China’s crackdown on cryptocurrencies intensified today, with the country’s central bank announcing that all crypto-related transactions are illegal.

“There are legal risks for individuals and organizations participating in virtual currency and trading activities,” the People’s Bank of China said in a statement jointly issued with nine other government bodies. Even Chinese nationals working overseas weren’t exempt, with the government saying that they, too, would be “investigated according to the law,” according to a report in the Financial Times.

Bitcoin and other cryptocurrencies dropped on the news. Currently, bitcoin was down 4.5 percent at the time of publication, and ethereum was down 7.5 percent.

The move follows earlier Chinese Communist Party messaging that banned cryptocurrency mining and warned financial institutions not to participate in such transactions. The crypto crackdown comes as China’s real estate developers are facing a liquidity crunch that risks infecting the rest of the economy.

Domino effect

Real estate represents almost a third of China’s gross domestic product, and developers have borrowed heavily to ride the wave. But in recent years, the Chinese Communist Party has turned on the sector after President Xi Jinping said in 2017 that “houses are for living in, not for speculation.”

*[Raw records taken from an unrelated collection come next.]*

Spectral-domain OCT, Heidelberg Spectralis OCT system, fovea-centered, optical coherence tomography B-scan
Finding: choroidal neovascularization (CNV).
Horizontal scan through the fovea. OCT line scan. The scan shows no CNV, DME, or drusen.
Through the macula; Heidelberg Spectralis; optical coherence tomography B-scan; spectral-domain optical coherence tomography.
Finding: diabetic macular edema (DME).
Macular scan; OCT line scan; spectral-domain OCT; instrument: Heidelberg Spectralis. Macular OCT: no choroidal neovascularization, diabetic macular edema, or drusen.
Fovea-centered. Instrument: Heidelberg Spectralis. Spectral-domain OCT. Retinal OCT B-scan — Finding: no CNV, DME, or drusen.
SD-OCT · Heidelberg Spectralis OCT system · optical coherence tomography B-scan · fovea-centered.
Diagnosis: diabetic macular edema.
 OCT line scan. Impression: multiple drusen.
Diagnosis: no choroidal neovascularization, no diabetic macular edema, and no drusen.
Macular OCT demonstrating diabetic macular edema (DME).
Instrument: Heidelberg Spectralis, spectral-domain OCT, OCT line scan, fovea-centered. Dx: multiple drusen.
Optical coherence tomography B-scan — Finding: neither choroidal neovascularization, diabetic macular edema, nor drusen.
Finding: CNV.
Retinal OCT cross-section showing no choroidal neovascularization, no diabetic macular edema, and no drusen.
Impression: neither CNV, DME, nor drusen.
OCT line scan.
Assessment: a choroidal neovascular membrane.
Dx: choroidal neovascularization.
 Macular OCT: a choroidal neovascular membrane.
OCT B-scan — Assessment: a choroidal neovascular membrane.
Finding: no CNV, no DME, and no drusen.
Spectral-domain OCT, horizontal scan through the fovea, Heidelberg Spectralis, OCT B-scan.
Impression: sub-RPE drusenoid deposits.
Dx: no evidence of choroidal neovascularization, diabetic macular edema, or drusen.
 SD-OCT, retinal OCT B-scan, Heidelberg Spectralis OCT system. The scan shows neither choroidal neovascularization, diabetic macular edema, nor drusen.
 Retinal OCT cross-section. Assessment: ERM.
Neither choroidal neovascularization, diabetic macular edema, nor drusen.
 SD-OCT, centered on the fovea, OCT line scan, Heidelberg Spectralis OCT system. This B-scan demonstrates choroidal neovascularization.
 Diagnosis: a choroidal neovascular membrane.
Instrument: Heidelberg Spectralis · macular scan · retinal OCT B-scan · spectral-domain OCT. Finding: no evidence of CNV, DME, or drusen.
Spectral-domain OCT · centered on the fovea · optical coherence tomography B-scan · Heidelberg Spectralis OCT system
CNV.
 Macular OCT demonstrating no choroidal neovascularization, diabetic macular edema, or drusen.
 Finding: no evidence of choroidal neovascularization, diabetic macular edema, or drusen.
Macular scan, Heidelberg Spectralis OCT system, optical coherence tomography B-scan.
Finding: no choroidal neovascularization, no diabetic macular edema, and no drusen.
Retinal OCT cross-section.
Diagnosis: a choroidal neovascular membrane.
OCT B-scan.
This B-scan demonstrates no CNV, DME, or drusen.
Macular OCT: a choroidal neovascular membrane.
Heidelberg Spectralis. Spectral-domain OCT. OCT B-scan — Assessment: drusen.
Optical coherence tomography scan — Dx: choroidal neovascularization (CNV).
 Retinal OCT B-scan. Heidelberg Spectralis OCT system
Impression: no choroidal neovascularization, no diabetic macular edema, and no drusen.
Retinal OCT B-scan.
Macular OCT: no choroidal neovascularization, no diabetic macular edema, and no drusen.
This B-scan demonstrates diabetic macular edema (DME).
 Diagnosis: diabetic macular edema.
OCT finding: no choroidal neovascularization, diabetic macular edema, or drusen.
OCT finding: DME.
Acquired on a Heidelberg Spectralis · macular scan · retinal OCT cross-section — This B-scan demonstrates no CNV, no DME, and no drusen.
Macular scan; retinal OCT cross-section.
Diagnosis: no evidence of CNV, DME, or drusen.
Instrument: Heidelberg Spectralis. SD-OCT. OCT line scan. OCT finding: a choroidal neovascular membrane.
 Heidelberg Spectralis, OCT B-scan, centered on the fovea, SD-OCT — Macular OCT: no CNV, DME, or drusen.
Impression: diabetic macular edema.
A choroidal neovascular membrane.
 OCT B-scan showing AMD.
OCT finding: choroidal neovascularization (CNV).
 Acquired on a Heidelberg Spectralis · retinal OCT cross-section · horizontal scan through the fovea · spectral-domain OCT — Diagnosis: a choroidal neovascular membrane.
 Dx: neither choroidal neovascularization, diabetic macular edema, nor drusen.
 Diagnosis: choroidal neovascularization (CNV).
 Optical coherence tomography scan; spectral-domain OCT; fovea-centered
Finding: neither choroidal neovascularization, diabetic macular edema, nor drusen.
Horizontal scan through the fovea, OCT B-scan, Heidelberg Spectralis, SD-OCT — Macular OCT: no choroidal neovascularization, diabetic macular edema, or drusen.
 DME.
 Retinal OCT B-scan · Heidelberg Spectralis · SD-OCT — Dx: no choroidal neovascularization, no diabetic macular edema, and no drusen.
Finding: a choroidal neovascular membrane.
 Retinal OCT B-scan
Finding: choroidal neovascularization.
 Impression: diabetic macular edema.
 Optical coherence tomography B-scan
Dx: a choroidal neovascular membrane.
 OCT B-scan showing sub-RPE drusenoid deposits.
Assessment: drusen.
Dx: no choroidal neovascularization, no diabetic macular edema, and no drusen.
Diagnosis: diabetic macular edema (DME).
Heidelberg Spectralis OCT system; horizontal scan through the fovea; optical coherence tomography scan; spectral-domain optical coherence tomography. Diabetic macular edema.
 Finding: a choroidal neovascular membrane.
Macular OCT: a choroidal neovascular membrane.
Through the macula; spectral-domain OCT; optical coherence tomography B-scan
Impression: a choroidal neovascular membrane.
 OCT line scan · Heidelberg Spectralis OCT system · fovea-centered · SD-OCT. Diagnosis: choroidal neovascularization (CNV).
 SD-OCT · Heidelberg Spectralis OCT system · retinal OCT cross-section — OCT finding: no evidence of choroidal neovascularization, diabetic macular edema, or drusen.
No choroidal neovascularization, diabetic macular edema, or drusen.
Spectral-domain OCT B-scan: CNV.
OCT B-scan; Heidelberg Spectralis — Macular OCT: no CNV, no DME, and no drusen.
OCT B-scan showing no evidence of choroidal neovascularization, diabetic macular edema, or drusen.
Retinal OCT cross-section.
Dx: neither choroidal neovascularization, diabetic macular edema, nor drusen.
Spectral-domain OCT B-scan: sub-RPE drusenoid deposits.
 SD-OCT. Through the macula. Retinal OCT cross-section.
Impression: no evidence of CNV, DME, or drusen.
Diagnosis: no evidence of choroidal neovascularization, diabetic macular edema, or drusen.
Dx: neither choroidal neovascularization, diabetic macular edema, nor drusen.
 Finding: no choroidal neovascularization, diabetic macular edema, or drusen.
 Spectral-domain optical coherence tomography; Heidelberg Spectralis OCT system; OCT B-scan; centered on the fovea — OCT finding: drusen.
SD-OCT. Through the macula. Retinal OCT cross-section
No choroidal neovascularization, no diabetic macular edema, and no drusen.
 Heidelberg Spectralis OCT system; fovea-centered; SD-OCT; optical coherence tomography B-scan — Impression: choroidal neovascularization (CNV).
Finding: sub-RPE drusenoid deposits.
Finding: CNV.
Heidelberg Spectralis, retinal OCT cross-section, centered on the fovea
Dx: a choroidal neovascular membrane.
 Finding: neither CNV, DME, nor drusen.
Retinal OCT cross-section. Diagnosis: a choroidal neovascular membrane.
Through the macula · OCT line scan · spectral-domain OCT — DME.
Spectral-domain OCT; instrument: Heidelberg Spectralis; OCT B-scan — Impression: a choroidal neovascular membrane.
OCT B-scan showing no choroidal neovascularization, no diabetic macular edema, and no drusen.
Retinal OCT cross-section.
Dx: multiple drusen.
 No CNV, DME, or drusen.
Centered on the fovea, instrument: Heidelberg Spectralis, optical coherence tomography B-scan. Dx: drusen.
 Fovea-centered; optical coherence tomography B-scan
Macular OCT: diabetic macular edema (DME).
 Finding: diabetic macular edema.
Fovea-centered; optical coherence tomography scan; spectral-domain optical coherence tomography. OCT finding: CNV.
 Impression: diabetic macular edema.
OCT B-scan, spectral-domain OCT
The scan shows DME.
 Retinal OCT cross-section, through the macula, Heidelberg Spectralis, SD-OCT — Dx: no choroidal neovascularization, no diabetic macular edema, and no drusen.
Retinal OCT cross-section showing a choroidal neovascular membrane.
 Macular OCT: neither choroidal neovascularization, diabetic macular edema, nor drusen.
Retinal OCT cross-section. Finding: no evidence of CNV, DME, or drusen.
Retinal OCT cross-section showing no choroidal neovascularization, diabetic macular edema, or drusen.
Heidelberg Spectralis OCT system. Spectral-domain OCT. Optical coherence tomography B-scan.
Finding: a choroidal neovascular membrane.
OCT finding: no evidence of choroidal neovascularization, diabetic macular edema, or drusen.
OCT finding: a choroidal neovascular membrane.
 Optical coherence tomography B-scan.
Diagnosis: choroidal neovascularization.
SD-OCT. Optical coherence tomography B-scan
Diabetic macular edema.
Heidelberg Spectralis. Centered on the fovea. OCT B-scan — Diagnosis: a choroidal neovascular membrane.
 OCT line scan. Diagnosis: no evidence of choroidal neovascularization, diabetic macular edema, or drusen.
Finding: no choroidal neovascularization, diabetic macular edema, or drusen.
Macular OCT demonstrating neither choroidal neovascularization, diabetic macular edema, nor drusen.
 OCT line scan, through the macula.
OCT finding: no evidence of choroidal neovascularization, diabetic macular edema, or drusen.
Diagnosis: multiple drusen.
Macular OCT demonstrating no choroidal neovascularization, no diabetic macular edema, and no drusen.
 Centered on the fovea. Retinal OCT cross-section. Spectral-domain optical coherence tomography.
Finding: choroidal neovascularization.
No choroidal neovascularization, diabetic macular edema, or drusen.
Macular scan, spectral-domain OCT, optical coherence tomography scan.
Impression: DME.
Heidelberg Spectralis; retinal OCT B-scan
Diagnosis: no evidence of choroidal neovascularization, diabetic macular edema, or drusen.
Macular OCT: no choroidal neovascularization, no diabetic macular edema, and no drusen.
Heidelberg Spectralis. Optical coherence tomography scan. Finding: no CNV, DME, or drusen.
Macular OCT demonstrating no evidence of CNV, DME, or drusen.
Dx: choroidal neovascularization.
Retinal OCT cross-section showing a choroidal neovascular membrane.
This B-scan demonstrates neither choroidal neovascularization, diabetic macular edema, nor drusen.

Xi may not simply be motivated by ideology here—as migration to cities has slowed and birthrates have fallen, the country has become riddled with unfinished or unoccupied housing. The Rhodium Group estimates that the market’s excess could house as many as 90 million people.

Local governments have slowed land sales substantially, down 90 percent year over year. Since they rely on land sales for about a third of their revenues, the loss could have a domino effect, reducing local governments’ abilities to repay the $8.4 trillion in debt they’ve issued.

In August, Beijing attempted to further rein in the sector, demanding that developers lower the ratio of debt they hold to assets they own. Real estate companies are often highly leveraged, selling debt to build and market developments, relying on sales to pay down that debt. The nation’s second largest developer, Evergrande, has been caught flat footed by the Communist Party’s new demands. Before the decree, it was already in trouble. As property sales have slowed, Evergrande hasn’t been able to generate the cash required to finish projects. And without finishing those projects, it wasn’t generating cash to pay interest and principal on its outstanding debts. The government has prevented Evergrande from issuing new bonds to pay off its near-term debt, and the company now runs the very real risk of default.

Some observers are comparing the Evergrande crisis to Lehman Brothers, the American brokerage firm that went belly-up in 2008 at the outset of the subprime mortgage crisis. Others don’t think that the Community Party will allow an Evergrande default to create the same ripple effect, but investors are nonetheless spooked. If Evergrande’s woes do send shockwaves throughout the Chinese economy, investors may attempt to move their money elsewhere, out of China.

Capital outflows

All of that brings us to where the continued cryptocurrency crackdown comes in. The Chinese government has long restricted the flow of capital outside the country, preferring that investors keep it circulating within the nation’s economy. But cryptocurrencies are more challenging to control given their somewhat anonymous nature and the relative ease with which they can be converted into other countries’ currencies. 

The crypto crackdown in China is not just because bitcoin mining had been drawing too much power, which it had been, or because it was commonly used in illicit transactions, which it was. It’s because the Chinese government likely recognizes the risks posed by an over-leveraged real estate sector, and it’s attempting to limit the fallout when the correction comes. Cryptocurrencies are simply caught in the crossfire.